Monthly Archives: January 2015

Can a Computer Judge Your Personality Better than Your Friends?

Yesterday, as I was standing in line in my campus bookstore, I heard someone on the radio talk about a new study published in the Proceedings of the National Academy of Sciences (PNAS) showing that a computer algorithm, relying only on the things you “Like” on Facebook, makes more accurate judgments of your personality than your friends. If you also heard about this study, you probably did not react the way I did yesterday. Having been a reviewer on this study, I had already read the paper. So my reaction was, “Yeah, the study did show that, but it isn’t as simple as this report makes it sound.”

So what does the study show? I personally was intrigued by three things.

1) Clearly there is a sexy news story in saying that computers make better judgments than humans. And that is precisely how this study has been discussed so far.[1] However, the data show that self-other agreement with human judges was about r = .49 (across all Big 5 traits) while self-other agreement with computer-based judgments was about r = .56. Yes, these differences are statistically significant and NO we shouldn’t care that they are statistically significant. What these effectively mean is that if you judge yourself to be above average (median) on a trait, your friends are likely to guess that you are above average 74.5% of the time, while the computer algorithm guesses correctly 78% of the time. This is a real difference, so I don’t want to downplay it, but it is important not to oversell it either.

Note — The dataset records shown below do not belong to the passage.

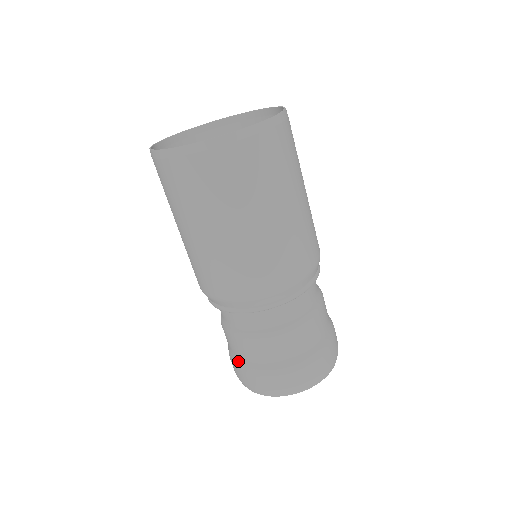
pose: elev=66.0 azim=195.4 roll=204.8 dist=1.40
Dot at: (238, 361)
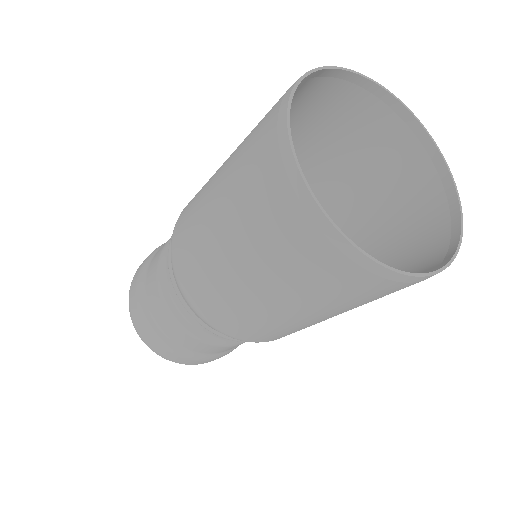
Dot at: (196, 356)
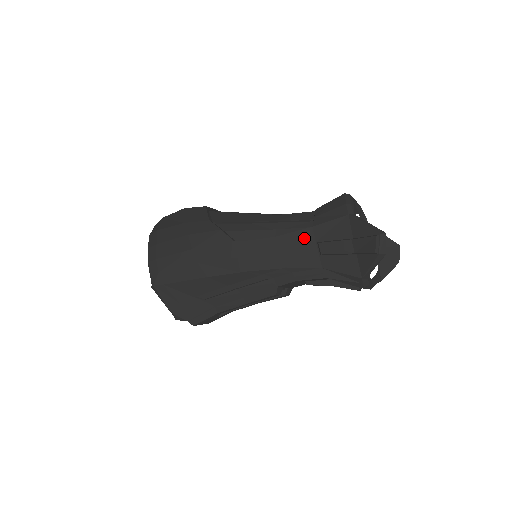
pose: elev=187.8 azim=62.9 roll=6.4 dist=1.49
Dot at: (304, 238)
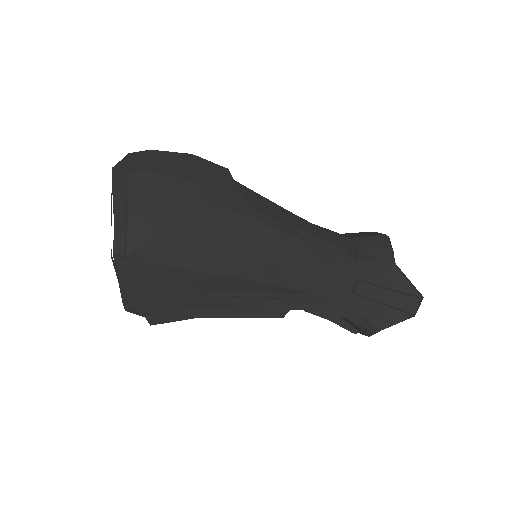
Dot at: (345, 269)
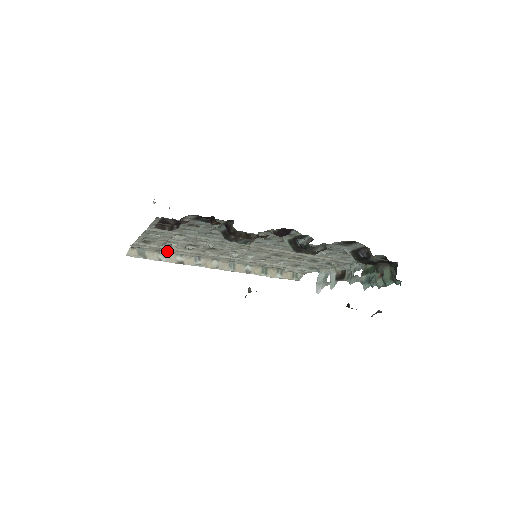
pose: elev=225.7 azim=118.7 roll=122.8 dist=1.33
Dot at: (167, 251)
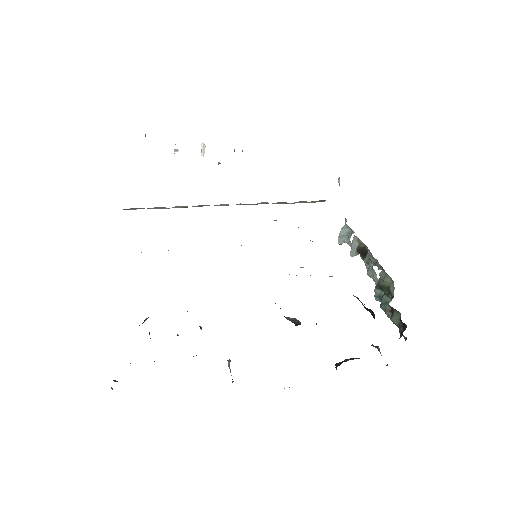
Dot at: occluded
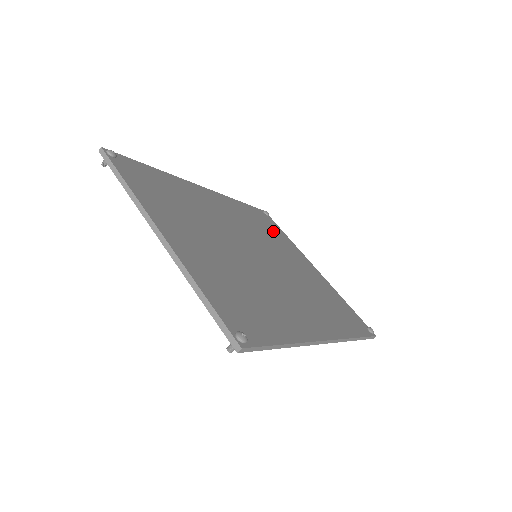
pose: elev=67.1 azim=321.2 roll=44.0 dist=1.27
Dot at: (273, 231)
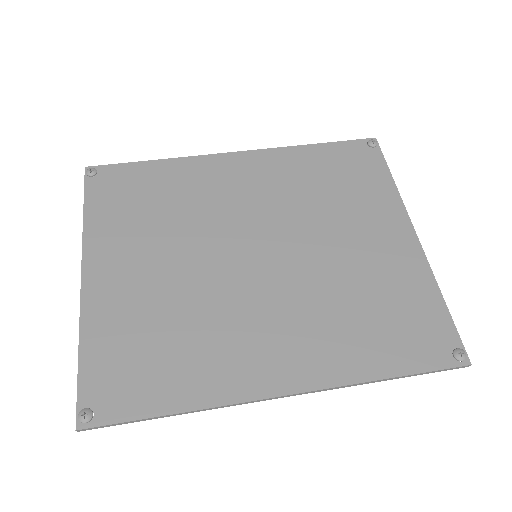
Dot at: (355, 182)
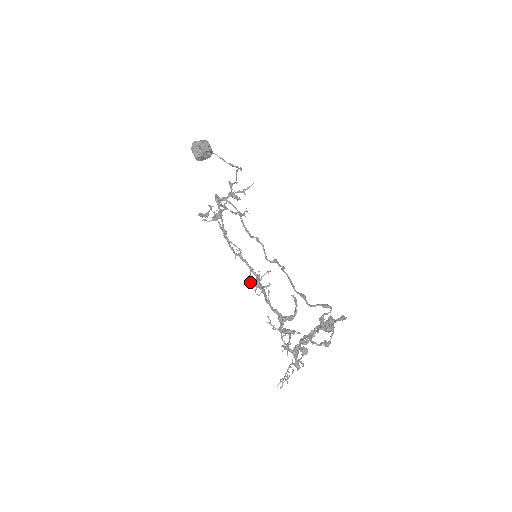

2) To me, and I noted this in my review, one of the most interesting findings from this paper was the fact that both computer-based personality judgments from Facebook Likes *AND* peer judgments of personality predicted self-reports of personality largely independently of each other. This is discussed on p. 3 of the paper in the first full paragraph under (the beautiful looking) Figure 2. You can also see the results for yourself in Supplemental Table 2 here. Average self-other agreement with human judgments was r = .42 when controlling for computer judgments. Likewise, average self-other agreement with computer judgments was r = .38 when controlling for human judgments. Both the computer algorithm and human judgments have substantial and unique contributions to self-other agreement. That is pretty cool if you ask me.

3) Although the paper and the reports make it sound as if computers have some sort of knowledge that we do not, this is of course not true. The computer-based algorithm for making personality judgments is based entirely on the person’s behavior. That is, “Liking” something on Facebook is a behavior. The computer is taking the sum total of those behaviors into account and using them as a basis for “judgment.” And these behaviors came from the person whose personality is being judged. Thus, one could argue that the computer judgments are merely linking self-reports of behavior or preferences (e.g., I like Starbucks) with self-reports of personality.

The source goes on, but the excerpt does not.